A larger survey is needed to assess the opinions of a wider range of clinicians and to gain deeper insights into their perspectives. Future studies need to explore ethical and psychosocial issues raised by CMA, the best ways to address IFs in clinical practice, and the reasons underlying providers’ divergent opinions about communicating the potential for IFs. The evaluation of new genomic tests should be accompanied by research on informed consent procedures and on the implicatons of incidental and uncertain findings for patients and relatives. Interventions need to be developed to train providers in interpreting and conveying CMA results, and it is important to elicit perspectives of patients and families as well as providers regarding informed consent and communication of results. Guidelines need to be updated and disseminated to non-geneticists ordering CMA.

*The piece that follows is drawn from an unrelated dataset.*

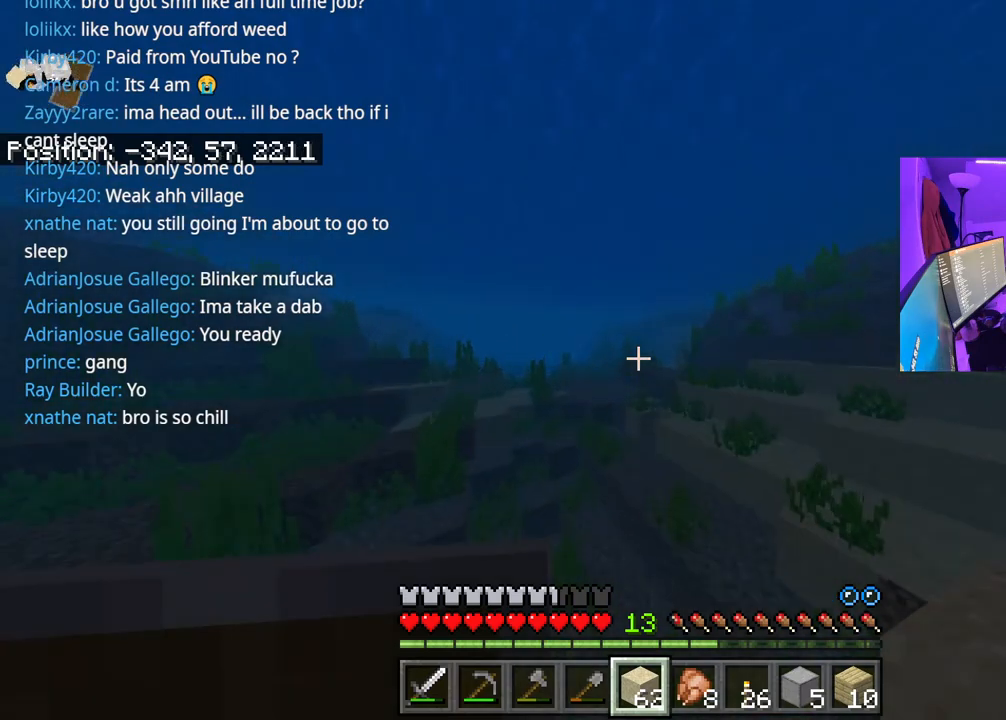
{"buttons": ["A"], "left_stick": "up", "right_stick": "center", "events": []}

Collaboration between geneticists, clinical laboratories, and other health care specialists needs to be facilitated in order to support providers and families, including assistance with interpretation of results and monitoring research for new information about VUS results. Clearly considerations about IFs (which IFs are medically actionable, at what age to report, should all be included in the medical record, etc.) will evolve over time as a variety of research consortia grapple with these issues.

Conclusions

CMA is a new technology presenting challenges to providers with respect to uncertain and incidental findings. Our study explored perspectives of providers using the test, and can be used to gauge likely early reactions and needs with respect to whole genome sequencing. While recommendations and guidelines for genetic testing suggest providing pre-test information to prepare families for IFs, a sizable proportion of clinicians did not consider it pertinent to explain the potential for IFs. We identified needs for education and access to guidelines, especially in the presence of uncertain or unexpected findings.

ACKNOWLEDGEMENTS

This study was funded by NHGRI (Penn CIGHT grant P50 HG004487 and supplement PA-04-126). The authors are grateful to the survey participants and to Joseph Cappella, Gail Geller, and Danielle Soucier for their helpful comments on early drafts of the survey.

Footnotes

Disclosure: The authors declare no conflict of interest with respect to the manuscript. The opinions in this report do not reflect the views of the NIH.